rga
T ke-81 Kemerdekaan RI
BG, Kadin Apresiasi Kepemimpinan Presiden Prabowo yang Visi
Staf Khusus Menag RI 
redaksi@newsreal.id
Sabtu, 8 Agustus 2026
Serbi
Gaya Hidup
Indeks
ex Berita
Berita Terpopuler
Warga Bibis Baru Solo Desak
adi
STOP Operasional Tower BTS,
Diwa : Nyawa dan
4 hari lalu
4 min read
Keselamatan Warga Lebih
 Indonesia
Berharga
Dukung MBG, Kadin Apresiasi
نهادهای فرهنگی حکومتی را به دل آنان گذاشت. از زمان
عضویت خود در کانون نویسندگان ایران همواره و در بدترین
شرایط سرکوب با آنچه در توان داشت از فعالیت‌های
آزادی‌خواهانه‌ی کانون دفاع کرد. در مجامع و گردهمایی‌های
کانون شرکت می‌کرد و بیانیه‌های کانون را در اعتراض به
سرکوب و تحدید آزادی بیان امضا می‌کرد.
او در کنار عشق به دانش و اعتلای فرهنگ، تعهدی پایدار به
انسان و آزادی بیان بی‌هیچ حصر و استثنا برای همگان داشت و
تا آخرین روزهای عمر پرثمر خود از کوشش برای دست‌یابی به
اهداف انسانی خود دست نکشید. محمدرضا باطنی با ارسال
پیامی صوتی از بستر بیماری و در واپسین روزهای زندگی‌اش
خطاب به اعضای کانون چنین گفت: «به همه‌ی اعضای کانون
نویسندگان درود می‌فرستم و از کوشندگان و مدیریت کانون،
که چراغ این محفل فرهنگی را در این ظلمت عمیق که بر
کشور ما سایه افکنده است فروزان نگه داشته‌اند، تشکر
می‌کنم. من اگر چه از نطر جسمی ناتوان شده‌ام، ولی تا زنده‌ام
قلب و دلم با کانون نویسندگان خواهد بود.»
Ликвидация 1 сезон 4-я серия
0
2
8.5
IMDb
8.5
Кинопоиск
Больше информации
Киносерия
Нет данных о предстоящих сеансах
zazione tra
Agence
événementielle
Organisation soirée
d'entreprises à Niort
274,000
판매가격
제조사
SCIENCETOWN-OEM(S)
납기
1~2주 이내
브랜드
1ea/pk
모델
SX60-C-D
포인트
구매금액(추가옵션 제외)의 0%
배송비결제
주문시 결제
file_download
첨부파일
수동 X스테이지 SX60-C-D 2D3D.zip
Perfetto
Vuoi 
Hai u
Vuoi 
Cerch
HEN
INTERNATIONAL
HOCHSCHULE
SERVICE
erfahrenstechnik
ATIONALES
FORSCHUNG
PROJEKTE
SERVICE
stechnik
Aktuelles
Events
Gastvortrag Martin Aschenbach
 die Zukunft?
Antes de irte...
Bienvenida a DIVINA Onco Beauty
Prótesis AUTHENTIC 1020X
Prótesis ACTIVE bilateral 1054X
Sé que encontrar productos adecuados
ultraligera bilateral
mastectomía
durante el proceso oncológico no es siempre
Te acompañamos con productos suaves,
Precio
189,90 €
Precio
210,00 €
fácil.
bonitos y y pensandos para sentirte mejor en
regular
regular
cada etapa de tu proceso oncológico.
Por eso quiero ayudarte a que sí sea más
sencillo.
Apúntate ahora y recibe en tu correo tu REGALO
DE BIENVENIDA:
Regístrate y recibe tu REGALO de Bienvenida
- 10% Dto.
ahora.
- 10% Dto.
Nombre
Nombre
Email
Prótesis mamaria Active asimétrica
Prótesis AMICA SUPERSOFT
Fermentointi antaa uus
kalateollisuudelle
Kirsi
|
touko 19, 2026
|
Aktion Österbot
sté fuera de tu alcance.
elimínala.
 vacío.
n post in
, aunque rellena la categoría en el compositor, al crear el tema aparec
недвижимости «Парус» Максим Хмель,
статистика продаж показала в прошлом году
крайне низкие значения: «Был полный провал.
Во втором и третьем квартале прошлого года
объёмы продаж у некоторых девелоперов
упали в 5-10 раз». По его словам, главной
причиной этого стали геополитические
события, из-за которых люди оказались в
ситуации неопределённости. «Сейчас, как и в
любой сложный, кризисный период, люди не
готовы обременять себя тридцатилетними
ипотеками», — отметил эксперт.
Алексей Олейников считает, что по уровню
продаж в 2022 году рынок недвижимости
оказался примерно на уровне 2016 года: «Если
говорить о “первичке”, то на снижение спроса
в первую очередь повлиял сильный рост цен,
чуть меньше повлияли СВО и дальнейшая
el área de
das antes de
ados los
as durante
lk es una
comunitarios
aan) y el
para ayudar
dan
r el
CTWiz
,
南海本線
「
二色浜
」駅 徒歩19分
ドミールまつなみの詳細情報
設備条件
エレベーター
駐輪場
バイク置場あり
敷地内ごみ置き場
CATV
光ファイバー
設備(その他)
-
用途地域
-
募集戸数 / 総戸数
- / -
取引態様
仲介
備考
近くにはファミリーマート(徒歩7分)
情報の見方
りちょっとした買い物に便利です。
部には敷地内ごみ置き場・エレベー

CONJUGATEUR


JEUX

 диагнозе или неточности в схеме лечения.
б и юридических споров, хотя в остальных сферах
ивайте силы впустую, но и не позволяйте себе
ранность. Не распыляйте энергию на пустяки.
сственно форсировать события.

-=-=-

_Work item_:
Please go through the data above and copy each line containing the word "события".

_Finished exercise_:
события, из-за которых люди оказались в
сственно форсировать события.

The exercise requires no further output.